Following pressure from the TUC, new guidance from the Health and Safety Executive (HSE) now requires employers to carry out individual risk assessments for pregnant women.
Although the HSE’s guidance had made clear that employers have a legal responsibility to consider risks to pregnant women, new mothers and women of childbearing age in their general workplace risk assessments, the new guidance has clarified that once an employer has been informed that a worker is pregnant, is breastfeeding, or has given birth within the last six months, then they must carry out an individual assessment.
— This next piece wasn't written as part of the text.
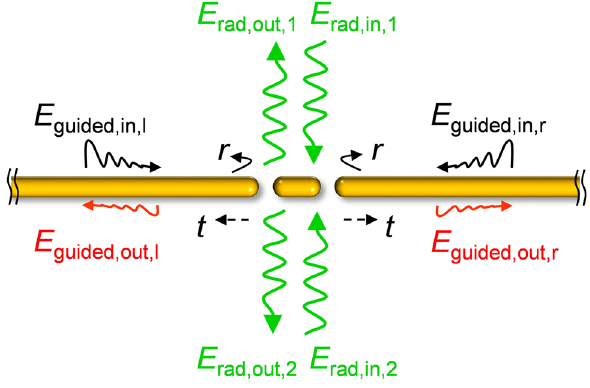
Figure 1: Sketch of a symmetric wire – rod – wire system. In general, guidedsurfaceplasmons E guided aswellasradiativemodes E rad have to beused as incomingand outgoing modes.Within the generalized CPA formalism in this work, only the subset of guided surface plasmons is considered as incoming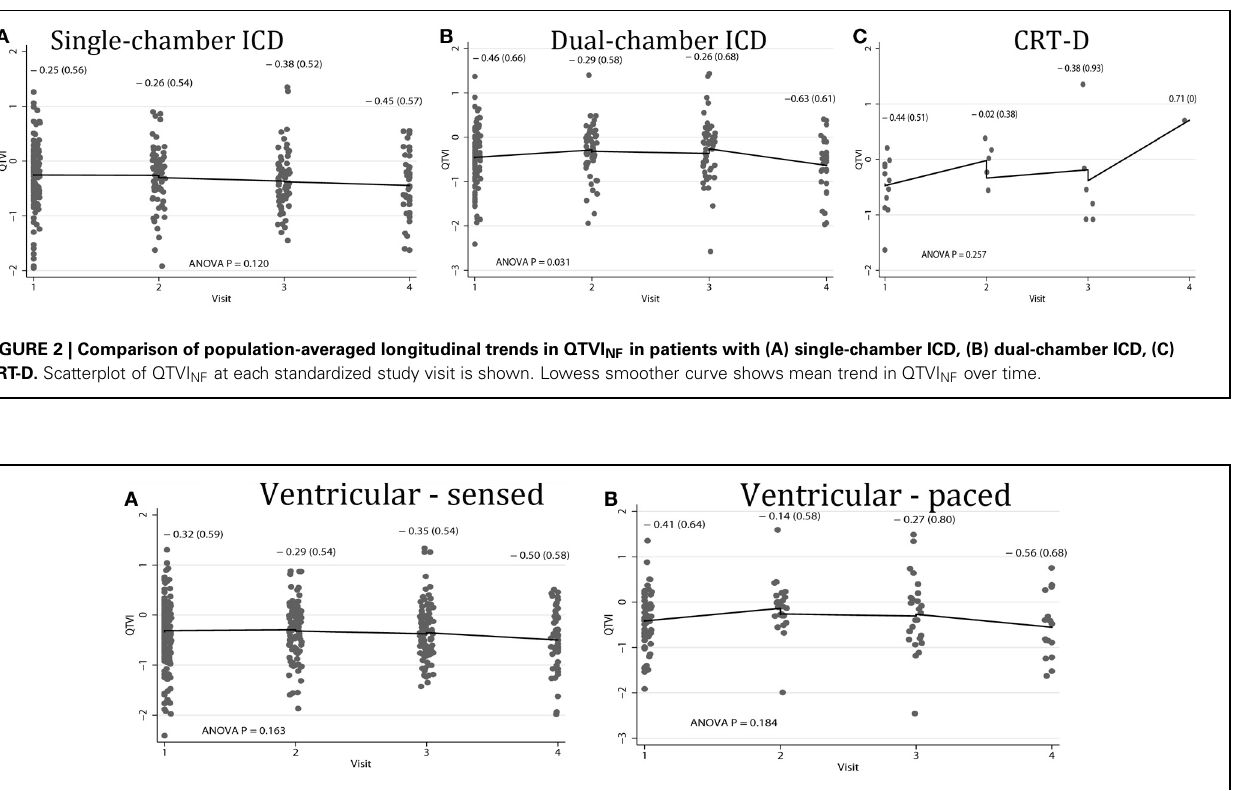
FIGURE 3 | Comparison of population-averaged longitudinal trends in QTVI NF in patients with (A) presenting ventricular-sensed (VS), and (B) presenting ventricular-paced (VP) sinus rhythm. Scatterplot of QTVI NF at each standardized study visit is shown. Lowess smoother curve shows mean trend in QTVI NF over time.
When carrying it out, the employer is required to:
- Review their existing general risk management and controls for pregnant workers and new mothers;
- Talk to the worker to see if there are any conditions or circumstances with their pregnancy that could affect their work;
- Discuss any concerns they have about how their work could affect their pregnancy;
- Consult with their safety representative or trade union if they have one;
- Take account of any medical recommendations provided by their doctor or midwife.
The employer must also review the worker’s individual risk assessment and make any necessary adjustments as the pregnancy progresses and/or if there are any significant changes to the worker’s activity or workplace.
If the employer identifies a risk following the assessment, the first thing they have to do is consider whether they can control or remove it. If that proves impossible, then they must adjust the individual’s working conditions or hours. If that is also not possible, then they have to offer suitable alternative work. The Employment Rights Act 1996 states that this should be offered before the person is suspended. It must be appropriate for the pregnant worker or new mother, and on the same terms and conditions, including pay.
If that step, in turn, proves to be impossible to implement, then the employer must suspend the worker on paid leave for as long as necessary to protect their health and that of their child in line with the Management of Health and Safety at Work Regulations 1999.